U.S. aviation safety officials have asked Boeing Co (BA.N) to provide further analysis and documentation showing that many 737 MAX subsystems would not be affected by reported electrical grounding issues for the first time in three areas of the plane in April, said two people familiar with the matter. Reuters.
The additional analysis introduces new uncertainty about when Boeing’s best-selling airliner would be cleared for flight by the United States Federal Aviation Administration (FAA).
Electrical problems have suspended nearly a quarter of its 737 MAX fleet.
U.S. airlines have said they expect Boeing to issue the service bulletins as early as this week, which would allow them to make fixes and return the planes to service soon, but this latest issue will likely push that deadline back. .
“We continue to work closely with the FAA and our customers to resolve the ground track issue in the affected 737s,” a Boeing spokesperson said.
Asked about the condition of the planes, an FAA spokesperson said “we continue to work with Boeing.”
Airlines withdrew dozens of 737 MAXs from service early last month after Boeing warned of a production-related electrical grounding issue in an emergency power control unit located in the cockpit of some recently built aircraft.
The problem, which also interrupted the delivery of new planes, was then found in two other places of the cockpit, in particular the storage rack where the concerned control unit is located and the dashboard in front of the pilots.
The problem is the latest problem to beset the 737 MAX, which was grounded for nearly two years from 2019 after two fatal crashes.
The series of questions on a relatively simple electrical problem illustrates the tougher regulatory posture that America’s largest exporter faces as it tries to emerge from the overlapping 737 MAX crisis and coronavirus pandemic.
At the end of last week, Boeing submitted service bulletins advising airlines on how to resolve grounding issues or electrical paths designed to maintain safety in the event of a surge, the two said. .

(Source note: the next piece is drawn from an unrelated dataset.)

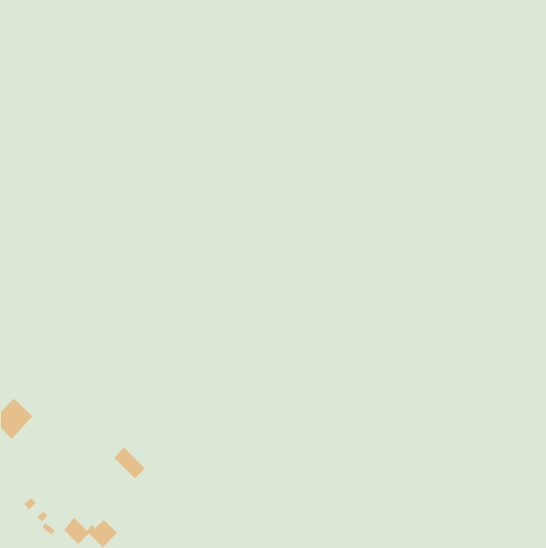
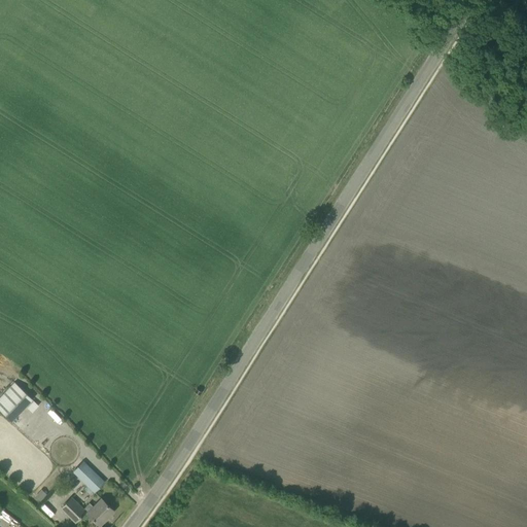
building: [113,447,146,479] -> [74,461,105,492]

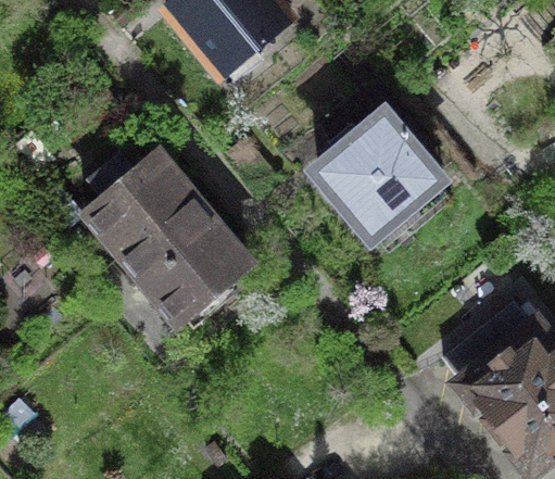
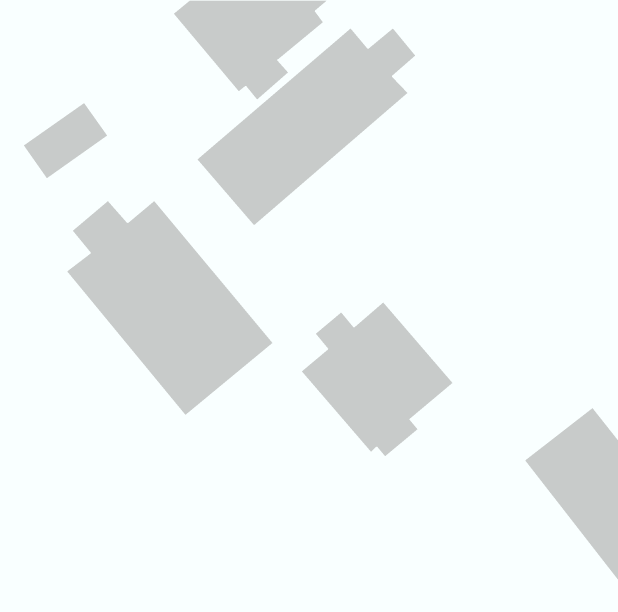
building: none -> [197,27,416,226]
building: [319,117,438,238] -> [301,302,454,457]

The FAA approved the service bulletins but, as part of ongoing discussions with Boeing, requested further analysis on whether other jet subsystems would be affected by the grounding issue, said the one of the sources. The FAA will review Boeing’s analysis and any necessary revisions to service bulletins before they can be sent to airlines.
Boeing has proposed adding a strap or link cable that workers screw onto two different surfaces creating a grounding path, two people said.
Boeing initially told airlines that a fix could take hours or days per plane.
The electrical grounding issue emerged after Boeing changed a manufacturing method while working to speed up production of the airliner, a third person said. A fourth person said the change improved a hole-drilling process.
The FAA issued a new airworthiness directive last week requiring a fix before the jets resume flight, saying the issue was impacting 109 aircraft in service around the world. Sources said it impacted more than 300 planes in Boeing’s inventory.